The industry group for pharmacy benefit managers (PBMs) launched a public relations blitz in the wake of scrutiny regarding their role in prescription drug prices.
The industry group for pharmacy benefit managers (PBMs) launched a public relations blitz in the wake of scrutiny regarding their role in prescription drug prices.
The Pharmaceutical Care Management Association (PCMA) created a print and digital ad campaign called "Protect the Savings," which claims that if a proposal from HHS is finalized, pharmaceutical firms will reap the benefits while taxpayers’ costs rise, as will Medicare drug premiums.
In January, HHS announced a plan to exclude rebates from safe harbor protections that currently shelter drug makers’ rebates from penalties under the federal Anti-Kickback Statute, and said it intends to create new safe harbor for discounts offered to patients, as well as fixed-fee service arrangements between drug makers and PBMs.
And this week, rebates were a prime topic at a Senate Finance Committee hearing on drug pricing, where 7 drug company executives testified about the high prices of their products. Some executives laid the blame for pricing issues with PBMs.

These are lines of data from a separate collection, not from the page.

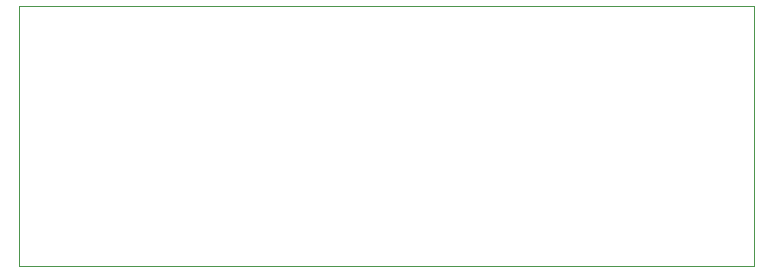
<source format=gbr>
%TF.GenerationSoftware,KiCad,Pcbnew,9.0.6*%
%TF.CreationDate,2025-11-29T13:07:23-06:00*%
%TF.ProjectId,Tony's devboard,546f6e79-2773-4206-9465-76626f617264,rev?*%
%TF.SameCoordinates,Original*%
%TF.FileFunction,Profile,NP*%
%FSLAX46Y46*%
G04 Gerber Fmt 4.6, Leading zero omitted, Abs format (unit mm)*
G04 Created by KiCad (PCBNEW 9.0.6) date 2025-11-29 13:07:23*
%MOMM*%
%LPD*%
G01*
G04 APERTURE LIST*
%TA.AperFunction,Profile*%
%ADD10C,0.050000*%
%TD*%
G04 APERTURE END LIST*
D10*
X89810000Y-33270000D02*
X152060000Y-33270000D01*
X152060000Y-55270000D01*
X89810000Y-55270000D01*
X89810000Y-33270000D01*
M02*

</source>
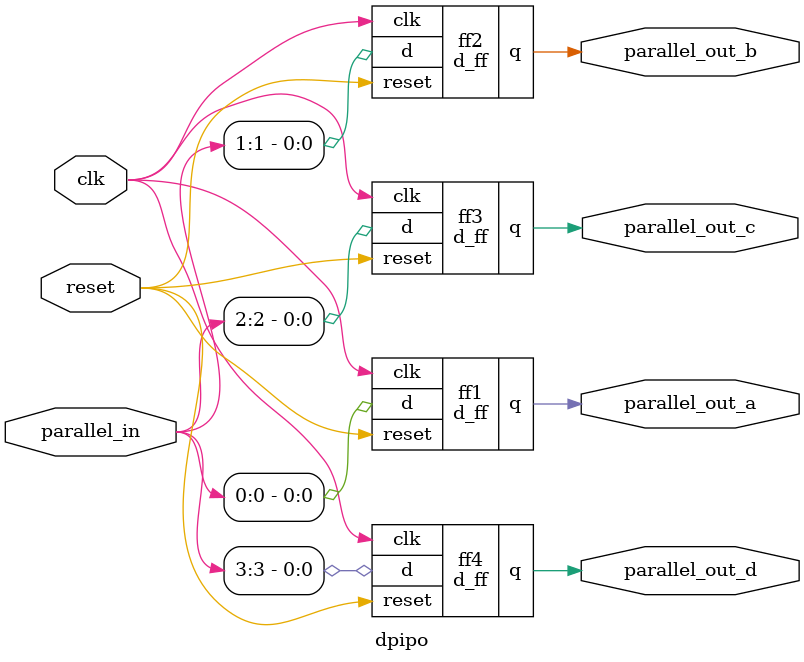
<source format=v>
module d_ff(input clk,reset,d,
       output reg q);
always@(posedge clk or posedge reset) begin
if(reset)
      q <= 1'b0;
    else 
      q <= d;
  end
endmodule


module dpipo(input clk, reset,
            input [3:0]parallel_in,
            output parallel_out_a,parallel_out_b,parallel_out_c,parallel_out_d
    );  
  d_ff ff1(.clk(clk),.reset(reset),.d(parallel_in[0]),.q(parallel_out_a));
  d_ff ff2(.clk(clk),.reset(reset),.d(parallel_in[1]),.q(parallel_out_b));
  d_ff ff3(.clk(clk),.reset(reset),.d(parallel_in[2]),.q(parallel_out_c));
  d_ff ff4(.clk(clk),.reset(reset),.d(parallel_in[3]),.q(parallel_out_d));
  endmodule


</source>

The ads released this week from PCMS defend the rebates as a way of saving money through negotiations with payers, and, using pictures of worried-looking Medicare beneficiaries, say that Part D premiums could rise 25%. America’s Health Insurance Plans, the lobbying group representing insurers, also has said that without PBM-payer contracts, drug prices would be even higher.
"We agree that drug company list prices must be addressed, and that more can be done to increase access and affordability. Unfortunately, this new proposal will not lead to lower prescription drug prices, but could have severe unintended consequences such as destabilizing the Medicare Part D program at a significant cost to taxpayers," said JC Scott, PCMA president and chief executive officer, in a statement. "We should focus on solutions that protect the important role of negotiations and the savings that are critical to keeping down consumer costs, including premiums."
HHS says that the new rule will counteract incentives behind higher list prices; currently, when a list price rises, patients who pay a percentage or all of the list price for a drug see their out-of-pocket expenses increase while PBMs reap financial rewards. According to HHS, rebates that today equal 26% to 30% of a drugs’ list price may be passed directly to patients and reflected in what individuals pay at the pharmacy counter.
While those with commercial insurance will likely need to wait for Congress to act to block rebates from their plans, individuals covered under federal plans like Medicare could see substantial changes to their costs; HHS estimates that one-fourth of Part D plans require coinsurance for preferred drugs, and nearly all use coinsurance for nonpreferred drugs. Furthermore, lower list prices and upfront discounts will translate into savings during the deductible, coinsurance, and coverage gap phases of the benefit.
PCMA, on the other hand, says the proposal will cost taxpayers $196 billion.